§ Détails de la tâche: Rédigez la suite de l'article sur la mise en demeure adressée à François Alix, en reprenant juste après sa dernière phrase.

§ Extrait de texte:
________________
Or, passé ces superficies, l'entreposage de déchets est réglementé en France, de même que la gestion des VHU. Selon le code de l'environnement, "les détenteurs de VHU (...) sont tenus de remettre leurs véhicules destinés à la destruction à des centres VHU, ces installations étant le point d’entrée unique de la filière". François Alix ne disposant pas des autorisations réglementaires pour les activités d'entreposage de VHU et de déchets de métaux, l'artiste a reçu le 6 mai dernier une mise en demeure de la préfecture de la Vienne, le sommant de régulariser sa situation.
Une mise en demeure que l'artiste ne comprend pas. "Je le vis excessivement mal, je trouve ça d’une injustice crasse. Je ne fais de mal à personne, je fais de l’art. Ma matière première artistique, c'est de la ferraille, comme si j’étais tailleur de pierre et que j’utilisais de la pierre ", se défend François Alix.
________________
[Entrées de la collection]
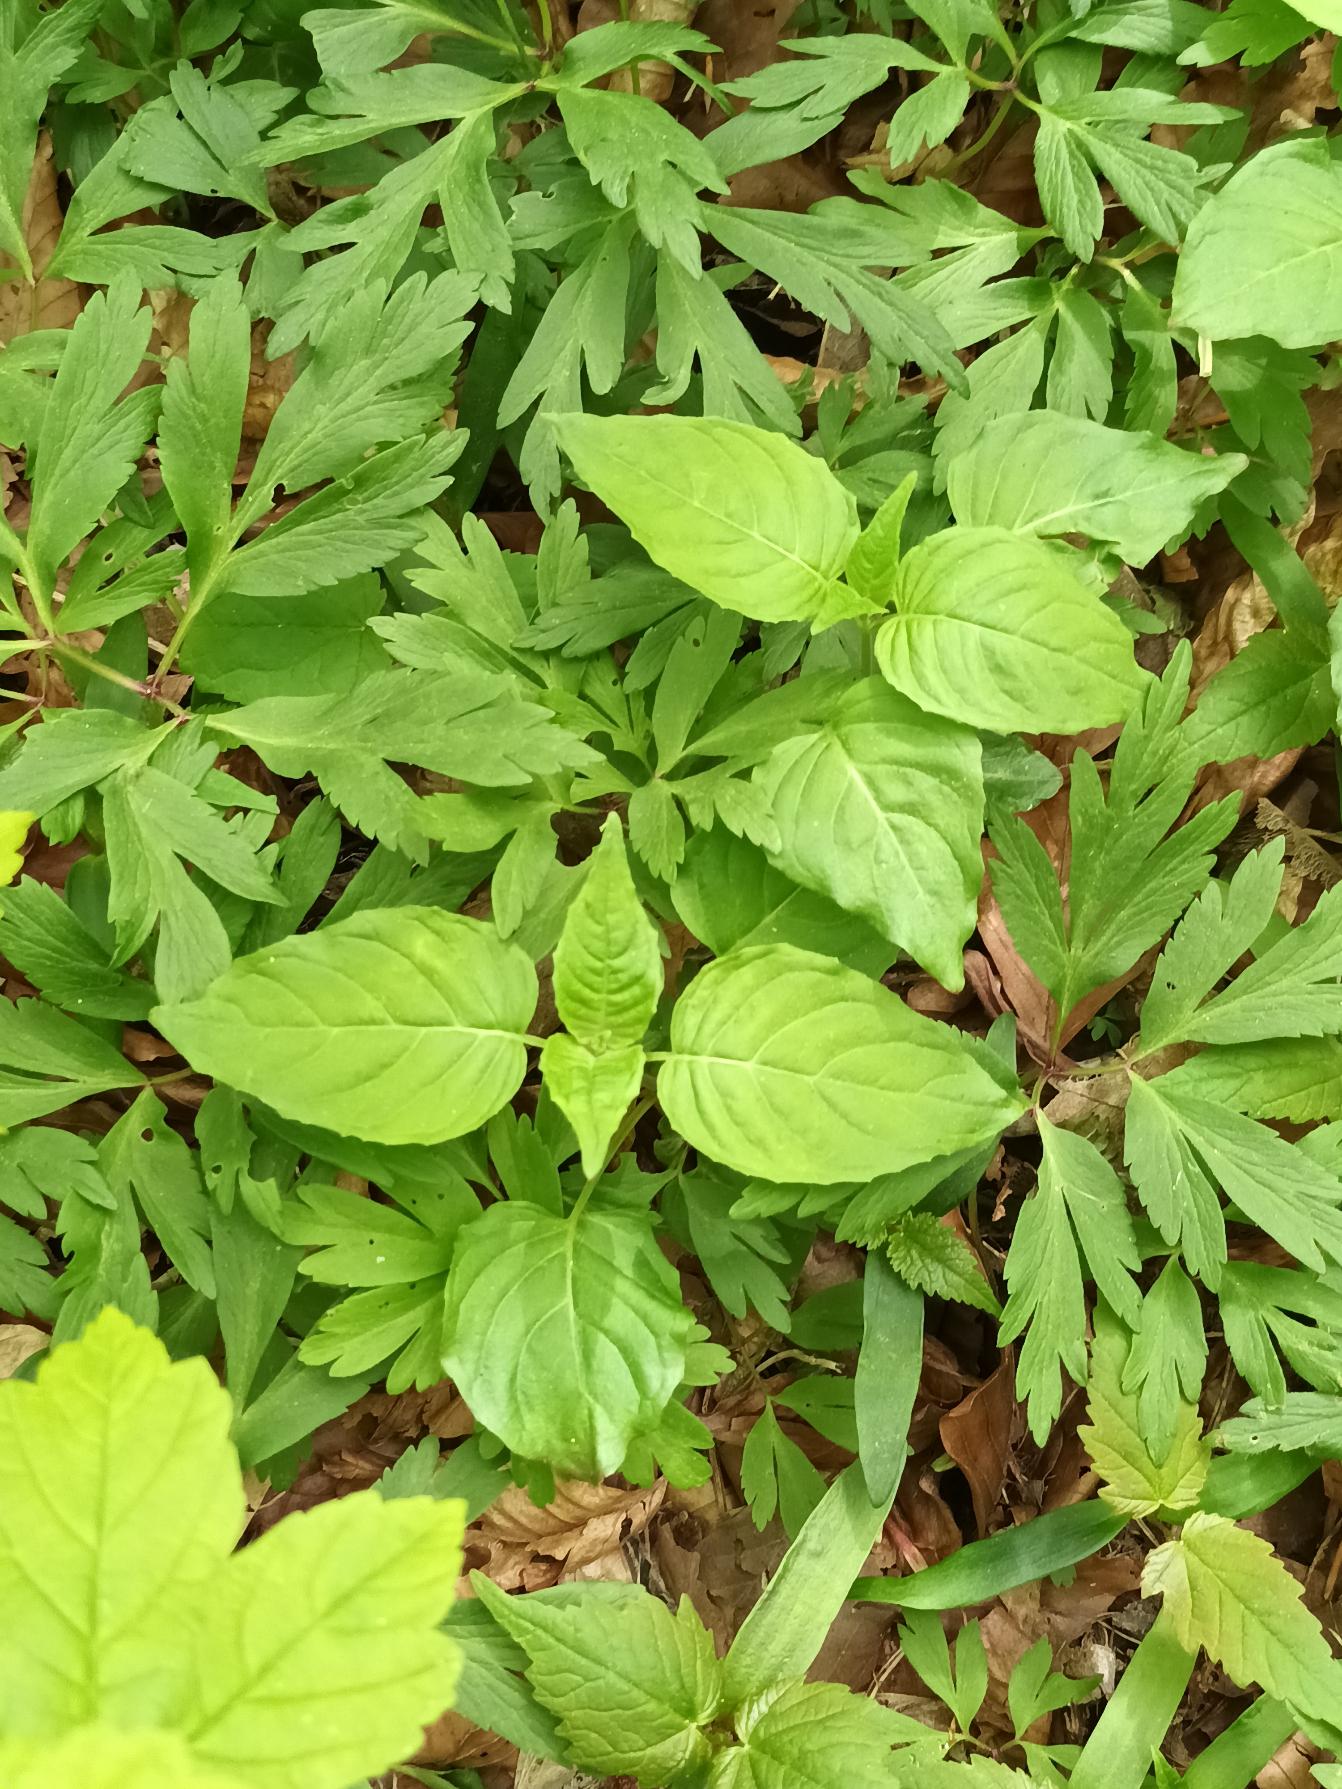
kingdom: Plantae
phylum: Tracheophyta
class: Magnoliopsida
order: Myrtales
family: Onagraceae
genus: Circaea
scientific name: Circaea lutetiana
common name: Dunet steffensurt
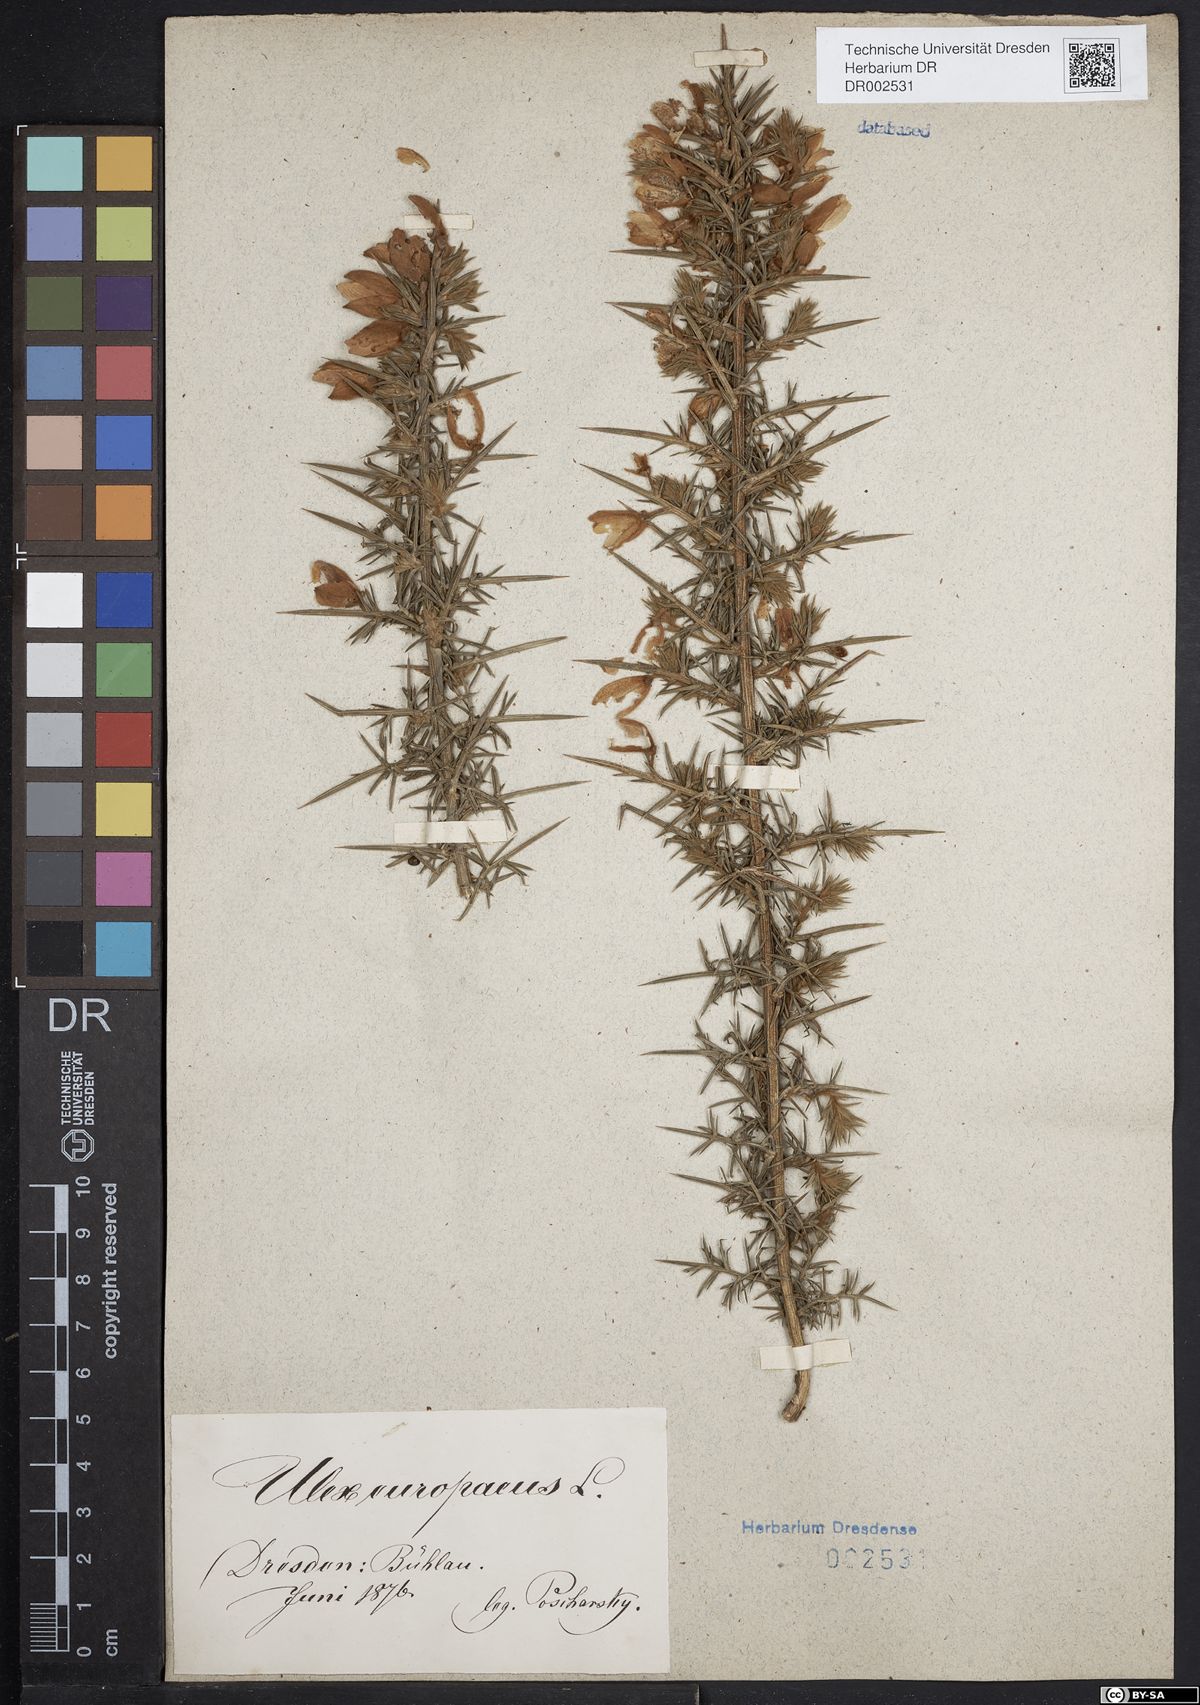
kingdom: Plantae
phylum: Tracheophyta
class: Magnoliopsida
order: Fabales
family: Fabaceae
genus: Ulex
________________
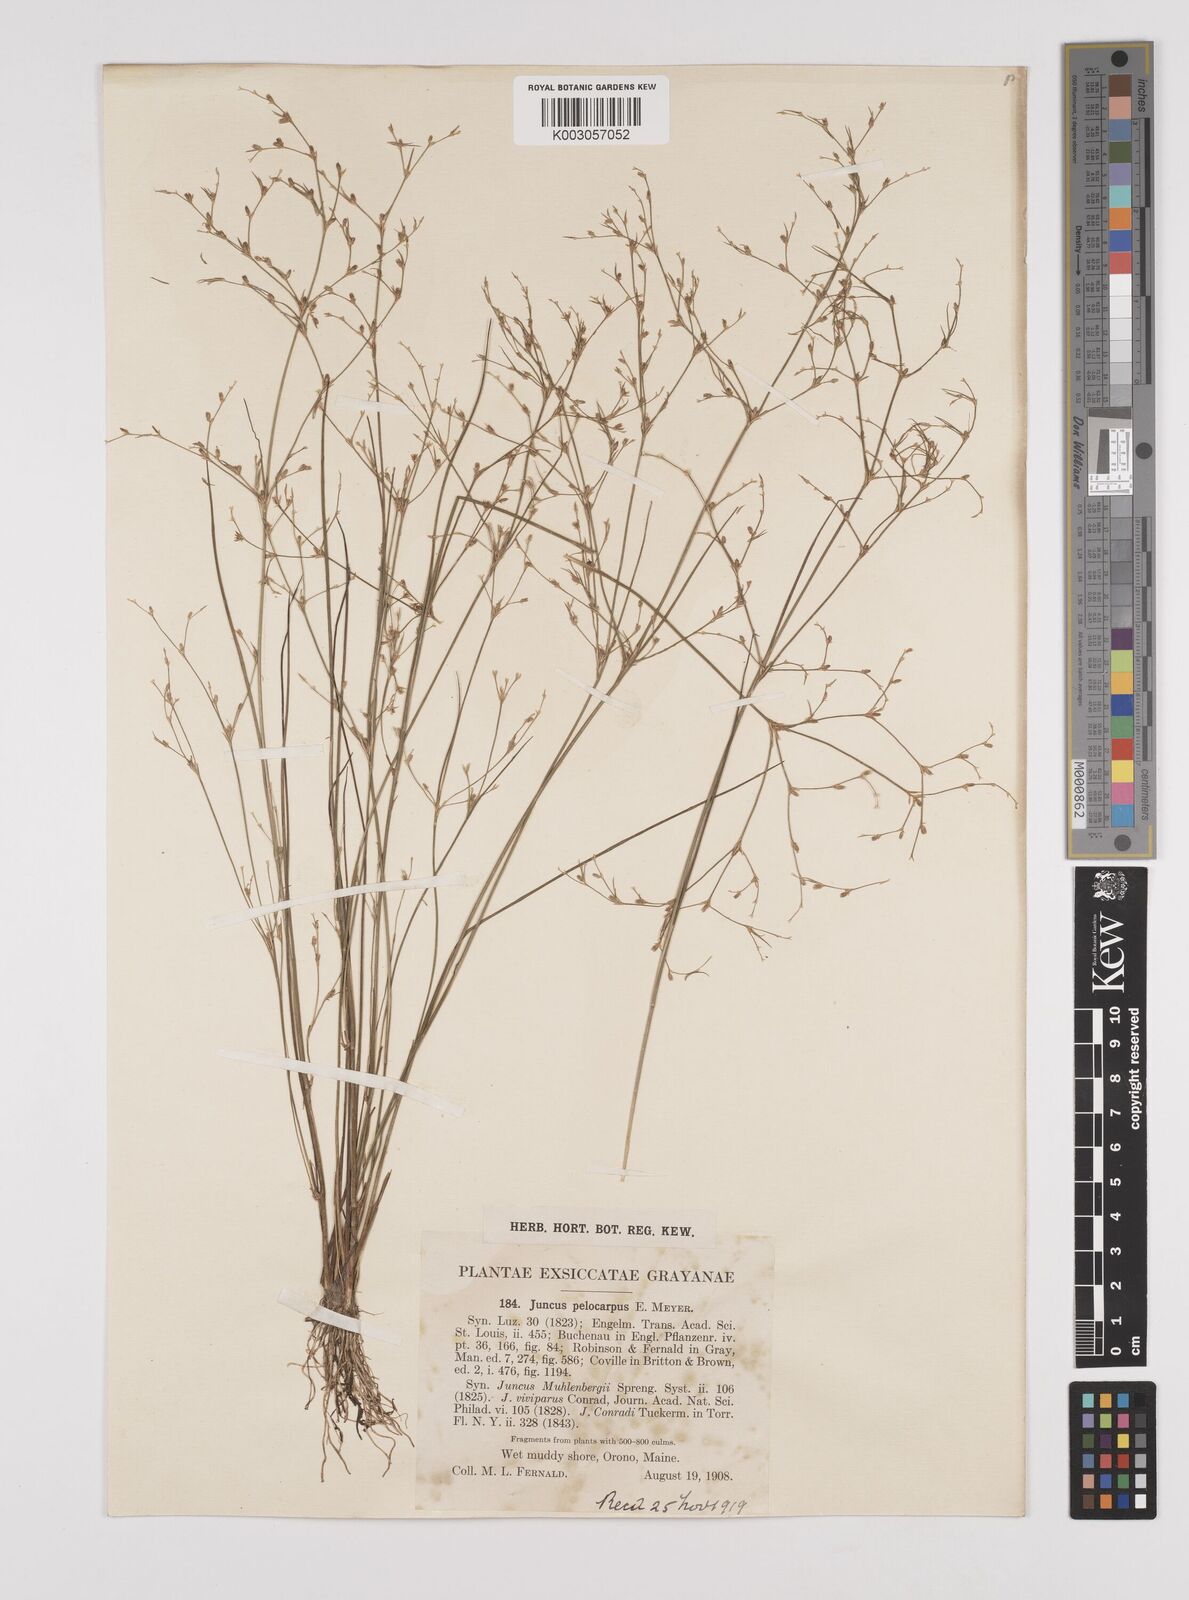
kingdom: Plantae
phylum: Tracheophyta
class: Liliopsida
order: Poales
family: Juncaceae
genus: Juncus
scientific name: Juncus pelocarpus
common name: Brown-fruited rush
________________
§ Corrigé de l'exercice:
J’essaye de donner un peu de beauté à ce qui n’en a pas. Les ferrailles anciennes, qui devraient être jetées, moi je les magnifie.
François AlixSculpteur sur ferraille
"Le problème, c'est que l'administration plaque la réglementation sur la situation particulière de M. Alix, avance son avocat, Maître Benoist Busson. On considère qu'il ne correspond pas à la lettre au code de l'environnement, qui est fait pour les ferrailleurs, les professionnels." Et aucune jurisprudence n'existe pour légiférer sur un cas particulier comme celui-ci. "Il y a un flou juridique, une ambiguïté, qui peut profiter à l'Etat", admet l'avocat spécialisé en droit de l'environnement.
Des risques de pollution avancés
De son côté, l'Etat, par l'intermédiaire de la Dreal et de la DDT (la Direction départementale des territoires), parle de risques de pollution sur la parcelle de l'artiste. "Il y aurait de la rouille, qui pourrait polluer avec des rejets dans l'eau. Mais c'est grotesque, déplore M. Benoist Busson. Il n'y a pas d'urgence environnementale, pas de problème grave" sur le terrain du sculpteur.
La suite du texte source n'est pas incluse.